> _WHAT YOU WILL DO_: Please repeat the lines below, exactly and only, from the one that holds "36: (27, 35)" through the one that holds "63: (104, 102)".

..........

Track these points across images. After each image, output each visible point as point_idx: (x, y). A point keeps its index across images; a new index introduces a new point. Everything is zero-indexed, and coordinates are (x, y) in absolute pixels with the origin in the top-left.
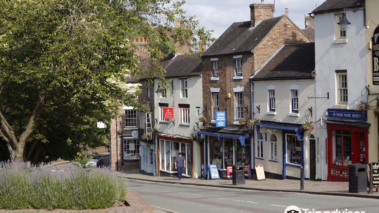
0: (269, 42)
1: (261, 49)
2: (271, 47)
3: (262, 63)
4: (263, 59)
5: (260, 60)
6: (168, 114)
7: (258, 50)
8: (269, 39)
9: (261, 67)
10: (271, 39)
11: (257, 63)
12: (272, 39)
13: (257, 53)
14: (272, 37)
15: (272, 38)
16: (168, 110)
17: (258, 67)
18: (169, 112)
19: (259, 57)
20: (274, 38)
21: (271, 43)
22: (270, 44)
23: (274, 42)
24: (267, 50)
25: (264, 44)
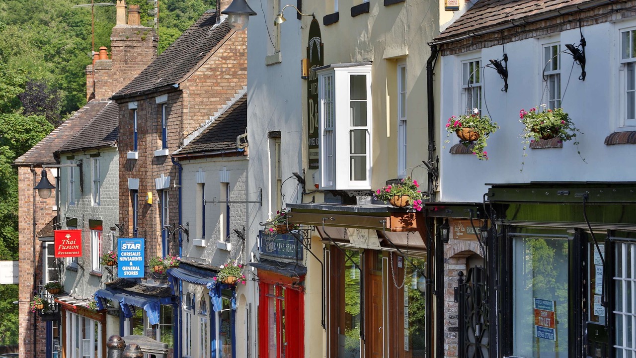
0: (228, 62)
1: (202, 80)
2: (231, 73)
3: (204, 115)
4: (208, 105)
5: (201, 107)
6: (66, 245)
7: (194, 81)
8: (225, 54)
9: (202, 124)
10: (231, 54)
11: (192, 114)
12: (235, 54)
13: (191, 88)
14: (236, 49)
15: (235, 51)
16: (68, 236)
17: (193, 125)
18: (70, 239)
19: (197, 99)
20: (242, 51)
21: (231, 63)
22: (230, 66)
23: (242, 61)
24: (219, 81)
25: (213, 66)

..........

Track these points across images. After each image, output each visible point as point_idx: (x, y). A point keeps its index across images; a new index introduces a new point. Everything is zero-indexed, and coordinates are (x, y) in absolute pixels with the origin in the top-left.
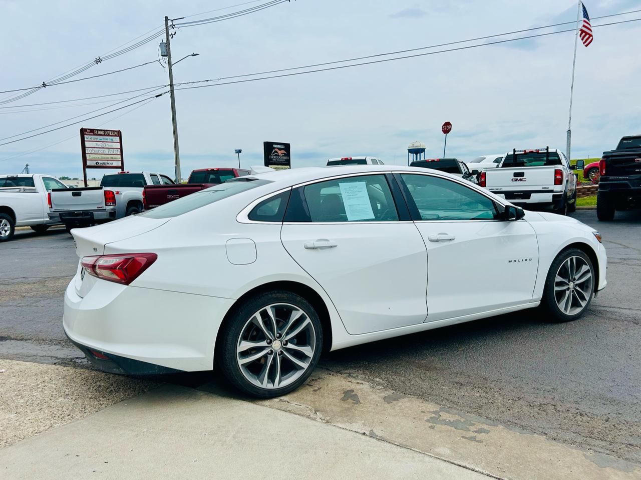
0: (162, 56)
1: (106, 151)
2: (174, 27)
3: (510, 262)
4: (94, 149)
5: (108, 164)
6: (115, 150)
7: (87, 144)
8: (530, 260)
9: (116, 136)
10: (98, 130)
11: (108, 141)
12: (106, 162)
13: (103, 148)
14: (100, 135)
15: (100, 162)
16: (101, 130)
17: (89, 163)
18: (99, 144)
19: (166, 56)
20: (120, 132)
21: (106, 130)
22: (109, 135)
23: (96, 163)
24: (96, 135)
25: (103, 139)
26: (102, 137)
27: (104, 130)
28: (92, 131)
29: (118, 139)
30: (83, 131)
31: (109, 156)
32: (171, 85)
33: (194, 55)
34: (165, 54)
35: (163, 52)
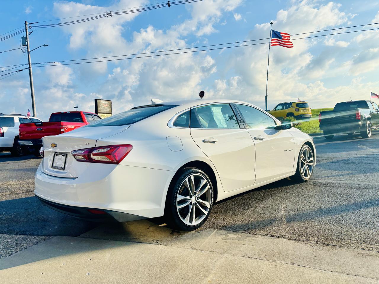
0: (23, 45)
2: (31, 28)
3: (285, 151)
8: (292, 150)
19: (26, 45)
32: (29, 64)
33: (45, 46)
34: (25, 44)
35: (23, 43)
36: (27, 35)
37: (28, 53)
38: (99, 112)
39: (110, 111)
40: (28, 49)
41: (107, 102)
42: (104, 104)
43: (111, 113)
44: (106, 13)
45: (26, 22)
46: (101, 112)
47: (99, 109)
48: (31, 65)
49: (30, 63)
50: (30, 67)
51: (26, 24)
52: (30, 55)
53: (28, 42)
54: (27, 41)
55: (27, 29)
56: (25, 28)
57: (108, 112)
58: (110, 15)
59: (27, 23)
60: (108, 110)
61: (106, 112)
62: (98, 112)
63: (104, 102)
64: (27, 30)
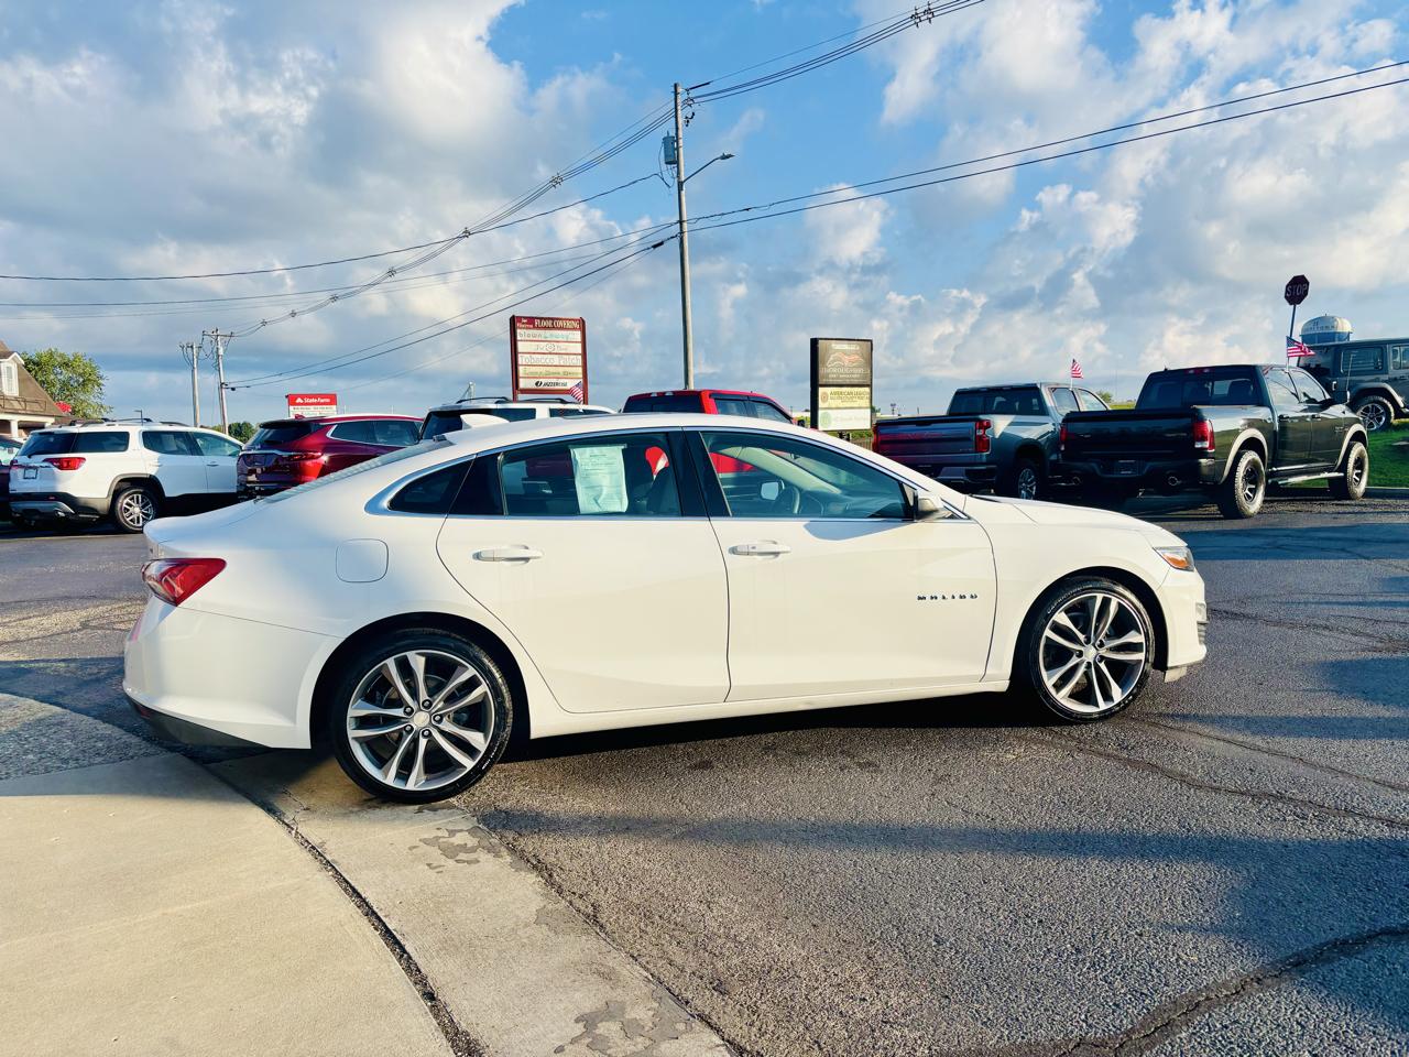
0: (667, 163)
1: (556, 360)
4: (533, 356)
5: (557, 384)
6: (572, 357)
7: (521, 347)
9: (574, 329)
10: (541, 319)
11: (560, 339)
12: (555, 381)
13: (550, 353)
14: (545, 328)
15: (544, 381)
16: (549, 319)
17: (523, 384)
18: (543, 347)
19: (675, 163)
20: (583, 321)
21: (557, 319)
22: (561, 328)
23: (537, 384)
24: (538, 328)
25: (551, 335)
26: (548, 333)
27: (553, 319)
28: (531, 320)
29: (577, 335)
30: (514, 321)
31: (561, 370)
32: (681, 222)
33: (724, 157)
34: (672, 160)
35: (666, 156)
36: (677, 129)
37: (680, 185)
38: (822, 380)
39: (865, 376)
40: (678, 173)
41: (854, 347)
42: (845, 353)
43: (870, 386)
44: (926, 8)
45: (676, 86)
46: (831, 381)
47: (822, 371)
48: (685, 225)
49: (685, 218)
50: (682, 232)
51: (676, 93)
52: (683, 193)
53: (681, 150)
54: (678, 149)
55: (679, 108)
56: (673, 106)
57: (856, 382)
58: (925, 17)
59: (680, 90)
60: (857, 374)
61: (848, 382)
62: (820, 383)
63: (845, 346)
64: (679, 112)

..........

> _OUTPUT_:
36: (27, 35)
37: (28, 53)
38: (99, 112)
39: (110, 111)
40: (28, 49)
41: (107, 102)
42: (104, 104)
43: (111, 113)
44: (106, 13)
45: (26, 22)
46: (101, 112)
47: (99, 109)
48: (31, 65)
49: (30, 63)
50: (30, 67)
51: (26, 24)
52: (30, 55)
53: (28, 42)
54: (27, 41)
55: (27, 29)
56: (25, 28)
57: (108, 112)
58: (110, 15)
59: (27, 23)
60: (108, 110)
61: (106, 112)
62: (98, 112)
63: (104, 102)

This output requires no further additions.